Alexander Monro primus (1697-1767)

Alexander Monro primus (1697-1767)Alexander was born in London on the 8th of September 1697, which was also the same year that the Incorporation of Surgeons successfully petitioned the Town Council to build a Surgeons Hall. He was well educated from an early age in various languages, philosophy and mathematics. He was apprenticed to his father from the age of fifteen, where he assisted in dissections, and took on the more difficult cases in order to better his education. Alexander spent the next eight years attending many lectures and demonstrations in Edinburgh and abroad, and was taught by many well regarded people in all fields relating to medicine. While visiting Paris in 1718, his father presented some of his dissections to members of the Royal College of Physicians and the Incorporation of Surgeons, who were greatly impressed with his work. It was this action that perhaps germinated John’s grand plan. When he returned home in 1719, his father petitioned the Incorporation for him to be allowed to sit the examinations to become a member of the society. He passed the examinations easily, and was made Professor of Anatomy on the 29th of January 1720. His academic story is told throughout this exhibition.

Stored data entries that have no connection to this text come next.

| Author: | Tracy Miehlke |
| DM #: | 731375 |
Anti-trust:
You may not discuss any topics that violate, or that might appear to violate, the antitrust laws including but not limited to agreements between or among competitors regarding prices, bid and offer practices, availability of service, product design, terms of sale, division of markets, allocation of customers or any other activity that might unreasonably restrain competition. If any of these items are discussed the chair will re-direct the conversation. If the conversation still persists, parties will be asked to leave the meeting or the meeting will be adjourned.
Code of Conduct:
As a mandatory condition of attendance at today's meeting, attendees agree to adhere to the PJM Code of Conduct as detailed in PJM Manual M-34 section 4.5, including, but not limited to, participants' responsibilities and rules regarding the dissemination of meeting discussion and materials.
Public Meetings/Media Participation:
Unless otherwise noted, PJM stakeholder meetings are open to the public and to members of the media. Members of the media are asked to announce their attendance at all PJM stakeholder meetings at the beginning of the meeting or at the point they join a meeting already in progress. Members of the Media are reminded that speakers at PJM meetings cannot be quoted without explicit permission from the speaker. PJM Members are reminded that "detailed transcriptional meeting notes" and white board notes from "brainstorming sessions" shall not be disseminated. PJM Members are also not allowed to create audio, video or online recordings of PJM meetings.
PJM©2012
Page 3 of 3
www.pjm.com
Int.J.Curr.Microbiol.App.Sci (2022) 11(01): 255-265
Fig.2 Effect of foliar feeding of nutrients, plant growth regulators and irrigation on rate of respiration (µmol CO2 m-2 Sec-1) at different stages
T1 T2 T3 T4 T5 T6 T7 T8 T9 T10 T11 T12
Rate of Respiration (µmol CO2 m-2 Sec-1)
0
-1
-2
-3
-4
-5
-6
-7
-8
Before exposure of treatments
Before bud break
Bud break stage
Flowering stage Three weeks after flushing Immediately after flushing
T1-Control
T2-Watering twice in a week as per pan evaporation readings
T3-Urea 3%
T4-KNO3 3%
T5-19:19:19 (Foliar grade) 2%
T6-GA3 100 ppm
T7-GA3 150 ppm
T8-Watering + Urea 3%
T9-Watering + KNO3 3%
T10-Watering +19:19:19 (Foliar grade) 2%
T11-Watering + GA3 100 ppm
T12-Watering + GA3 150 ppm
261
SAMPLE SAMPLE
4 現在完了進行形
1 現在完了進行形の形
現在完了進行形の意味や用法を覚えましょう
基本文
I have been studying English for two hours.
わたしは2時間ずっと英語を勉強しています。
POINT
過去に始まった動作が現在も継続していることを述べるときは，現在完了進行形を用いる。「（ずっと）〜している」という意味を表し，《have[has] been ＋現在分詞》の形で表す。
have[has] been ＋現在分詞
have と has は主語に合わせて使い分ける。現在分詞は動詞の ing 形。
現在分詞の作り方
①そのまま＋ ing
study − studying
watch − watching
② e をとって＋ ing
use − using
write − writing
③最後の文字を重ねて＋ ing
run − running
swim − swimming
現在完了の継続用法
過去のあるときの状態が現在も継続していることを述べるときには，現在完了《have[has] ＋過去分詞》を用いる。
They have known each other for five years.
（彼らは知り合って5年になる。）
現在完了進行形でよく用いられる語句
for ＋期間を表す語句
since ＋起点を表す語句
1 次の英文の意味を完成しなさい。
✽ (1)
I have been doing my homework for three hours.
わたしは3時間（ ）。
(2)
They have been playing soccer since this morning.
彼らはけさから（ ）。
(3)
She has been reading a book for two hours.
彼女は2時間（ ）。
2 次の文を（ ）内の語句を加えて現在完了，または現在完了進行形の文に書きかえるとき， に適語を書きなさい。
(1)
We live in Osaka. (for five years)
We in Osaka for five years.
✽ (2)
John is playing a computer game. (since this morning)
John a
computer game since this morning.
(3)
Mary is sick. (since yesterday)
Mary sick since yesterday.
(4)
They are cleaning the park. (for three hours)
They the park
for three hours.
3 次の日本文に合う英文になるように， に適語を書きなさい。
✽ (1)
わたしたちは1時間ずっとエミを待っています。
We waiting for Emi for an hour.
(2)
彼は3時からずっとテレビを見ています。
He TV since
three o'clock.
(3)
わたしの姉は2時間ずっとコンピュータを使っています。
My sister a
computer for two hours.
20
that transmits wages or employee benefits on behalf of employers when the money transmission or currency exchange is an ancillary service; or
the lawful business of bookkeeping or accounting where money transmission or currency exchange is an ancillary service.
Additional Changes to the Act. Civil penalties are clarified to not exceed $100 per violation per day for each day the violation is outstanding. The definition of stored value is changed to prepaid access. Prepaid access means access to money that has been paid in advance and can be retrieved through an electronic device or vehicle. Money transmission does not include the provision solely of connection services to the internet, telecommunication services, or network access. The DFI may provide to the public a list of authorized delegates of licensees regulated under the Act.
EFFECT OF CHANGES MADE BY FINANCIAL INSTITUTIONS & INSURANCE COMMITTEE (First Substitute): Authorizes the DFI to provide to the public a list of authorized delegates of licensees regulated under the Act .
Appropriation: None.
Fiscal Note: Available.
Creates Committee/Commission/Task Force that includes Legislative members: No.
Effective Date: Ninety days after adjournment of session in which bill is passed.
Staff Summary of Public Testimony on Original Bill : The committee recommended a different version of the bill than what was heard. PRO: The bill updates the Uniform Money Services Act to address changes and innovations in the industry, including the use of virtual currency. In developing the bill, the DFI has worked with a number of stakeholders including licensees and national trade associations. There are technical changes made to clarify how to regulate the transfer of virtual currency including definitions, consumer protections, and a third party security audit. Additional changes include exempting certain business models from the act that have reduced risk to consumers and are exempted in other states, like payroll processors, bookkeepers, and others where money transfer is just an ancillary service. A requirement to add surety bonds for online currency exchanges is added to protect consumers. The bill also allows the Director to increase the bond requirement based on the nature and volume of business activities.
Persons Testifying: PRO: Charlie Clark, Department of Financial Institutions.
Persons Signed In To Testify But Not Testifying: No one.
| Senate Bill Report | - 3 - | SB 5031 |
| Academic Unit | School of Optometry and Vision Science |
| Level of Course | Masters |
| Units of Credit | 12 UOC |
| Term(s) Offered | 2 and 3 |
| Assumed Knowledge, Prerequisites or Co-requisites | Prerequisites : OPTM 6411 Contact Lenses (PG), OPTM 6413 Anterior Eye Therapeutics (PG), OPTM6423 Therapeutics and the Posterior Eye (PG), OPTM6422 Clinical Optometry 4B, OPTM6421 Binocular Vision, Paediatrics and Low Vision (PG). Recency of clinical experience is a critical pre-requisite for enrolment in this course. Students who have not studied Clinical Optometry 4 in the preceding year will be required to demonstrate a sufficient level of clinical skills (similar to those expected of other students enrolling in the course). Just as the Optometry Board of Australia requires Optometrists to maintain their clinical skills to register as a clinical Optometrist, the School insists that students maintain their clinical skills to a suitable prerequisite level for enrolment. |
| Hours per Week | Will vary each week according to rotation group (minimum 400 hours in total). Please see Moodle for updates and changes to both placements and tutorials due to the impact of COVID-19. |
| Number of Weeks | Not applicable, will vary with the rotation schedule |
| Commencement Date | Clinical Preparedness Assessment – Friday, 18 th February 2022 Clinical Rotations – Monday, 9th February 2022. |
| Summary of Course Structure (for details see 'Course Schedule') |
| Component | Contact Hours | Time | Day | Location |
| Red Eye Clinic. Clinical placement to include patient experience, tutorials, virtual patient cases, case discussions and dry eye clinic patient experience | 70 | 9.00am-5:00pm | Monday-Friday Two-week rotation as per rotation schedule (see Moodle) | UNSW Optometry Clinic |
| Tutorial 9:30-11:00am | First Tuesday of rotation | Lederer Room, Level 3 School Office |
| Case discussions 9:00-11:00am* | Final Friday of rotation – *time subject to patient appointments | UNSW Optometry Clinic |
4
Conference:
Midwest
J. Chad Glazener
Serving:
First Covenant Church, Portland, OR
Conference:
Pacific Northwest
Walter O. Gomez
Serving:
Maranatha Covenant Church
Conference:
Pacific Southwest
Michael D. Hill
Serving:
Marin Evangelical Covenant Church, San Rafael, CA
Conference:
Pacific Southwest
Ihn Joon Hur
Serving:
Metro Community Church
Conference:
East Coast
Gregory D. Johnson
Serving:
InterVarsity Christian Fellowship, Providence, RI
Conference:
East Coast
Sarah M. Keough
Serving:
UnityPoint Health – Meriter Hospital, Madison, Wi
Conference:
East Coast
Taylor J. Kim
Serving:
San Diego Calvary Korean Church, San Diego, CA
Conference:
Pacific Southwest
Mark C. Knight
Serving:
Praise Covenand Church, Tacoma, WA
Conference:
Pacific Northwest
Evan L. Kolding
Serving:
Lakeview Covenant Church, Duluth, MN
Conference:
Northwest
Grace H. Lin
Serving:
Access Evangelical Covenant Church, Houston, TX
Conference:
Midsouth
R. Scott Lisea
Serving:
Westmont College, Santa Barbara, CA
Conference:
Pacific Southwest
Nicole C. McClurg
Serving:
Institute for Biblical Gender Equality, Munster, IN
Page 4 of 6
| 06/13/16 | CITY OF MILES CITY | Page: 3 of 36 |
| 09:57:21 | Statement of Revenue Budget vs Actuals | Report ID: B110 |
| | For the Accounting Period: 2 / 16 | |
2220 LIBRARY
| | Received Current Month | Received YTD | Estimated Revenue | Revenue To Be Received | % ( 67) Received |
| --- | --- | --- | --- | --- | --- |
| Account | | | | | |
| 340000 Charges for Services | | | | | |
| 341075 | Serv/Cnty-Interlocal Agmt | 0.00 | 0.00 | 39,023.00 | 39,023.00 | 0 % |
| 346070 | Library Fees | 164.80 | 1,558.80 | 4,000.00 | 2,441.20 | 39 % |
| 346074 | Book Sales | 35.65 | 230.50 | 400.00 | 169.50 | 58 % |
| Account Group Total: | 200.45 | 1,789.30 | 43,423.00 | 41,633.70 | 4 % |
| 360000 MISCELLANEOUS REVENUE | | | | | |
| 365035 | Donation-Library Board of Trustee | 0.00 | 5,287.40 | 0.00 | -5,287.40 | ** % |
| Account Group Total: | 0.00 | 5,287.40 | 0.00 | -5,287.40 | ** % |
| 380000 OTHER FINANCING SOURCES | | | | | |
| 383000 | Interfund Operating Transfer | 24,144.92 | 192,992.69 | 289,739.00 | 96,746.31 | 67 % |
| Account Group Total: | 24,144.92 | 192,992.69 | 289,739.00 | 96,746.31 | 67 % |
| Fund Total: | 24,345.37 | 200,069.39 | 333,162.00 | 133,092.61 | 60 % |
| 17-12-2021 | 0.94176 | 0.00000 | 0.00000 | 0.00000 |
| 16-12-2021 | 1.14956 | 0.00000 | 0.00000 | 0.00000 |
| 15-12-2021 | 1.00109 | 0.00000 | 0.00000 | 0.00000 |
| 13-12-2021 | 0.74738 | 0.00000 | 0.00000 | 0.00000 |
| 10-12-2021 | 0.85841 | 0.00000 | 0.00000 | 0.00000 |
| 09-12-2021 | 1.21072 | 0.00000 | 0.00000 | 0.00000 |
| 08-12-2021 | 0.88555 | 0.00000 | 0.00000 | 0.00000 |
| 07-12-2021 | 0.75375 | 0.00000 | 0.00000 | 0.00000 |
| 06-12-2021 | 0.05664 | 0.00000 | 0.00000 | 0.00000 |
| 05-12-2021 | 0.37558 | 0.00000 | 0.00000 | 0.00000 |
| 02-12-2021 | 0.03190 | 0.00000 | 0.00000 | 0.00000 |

On 3 January 1725, Alexander married Isabella Macdonald. They had three sons and five daughters (four girls dying in infancy). John, the eldest, was born on the 5th of November 1725. He inherited the Auchinbowie house from his father. Donald was born in 1728, and Alexander secundus was born in 1733. The latter two were educated in medicine: Donald became an army surgeon; Alexander followed his father as an academic and clinical lecturer. Margaret was the only surviving daughter. To assist her education, Alexander wrote Essay on Female Conduct, which she had to transcribe (twice) as a way of learning the content. The Medical Library holds a facsimile of her copy of this work.

Primus was an unusually industrious, enthusiastic and conscientious teacher, constantly seeking self improvement. He appeared outwardly modest, but could also be stern and unbending. When roused, he was also a formidable antagonist, with a vitriolic turn of phrase, and a keen eye for controversy. He died on the 10th of July 1767 of rectal cancer, and was buried at Greyfriars Churchyard in Edinburgh.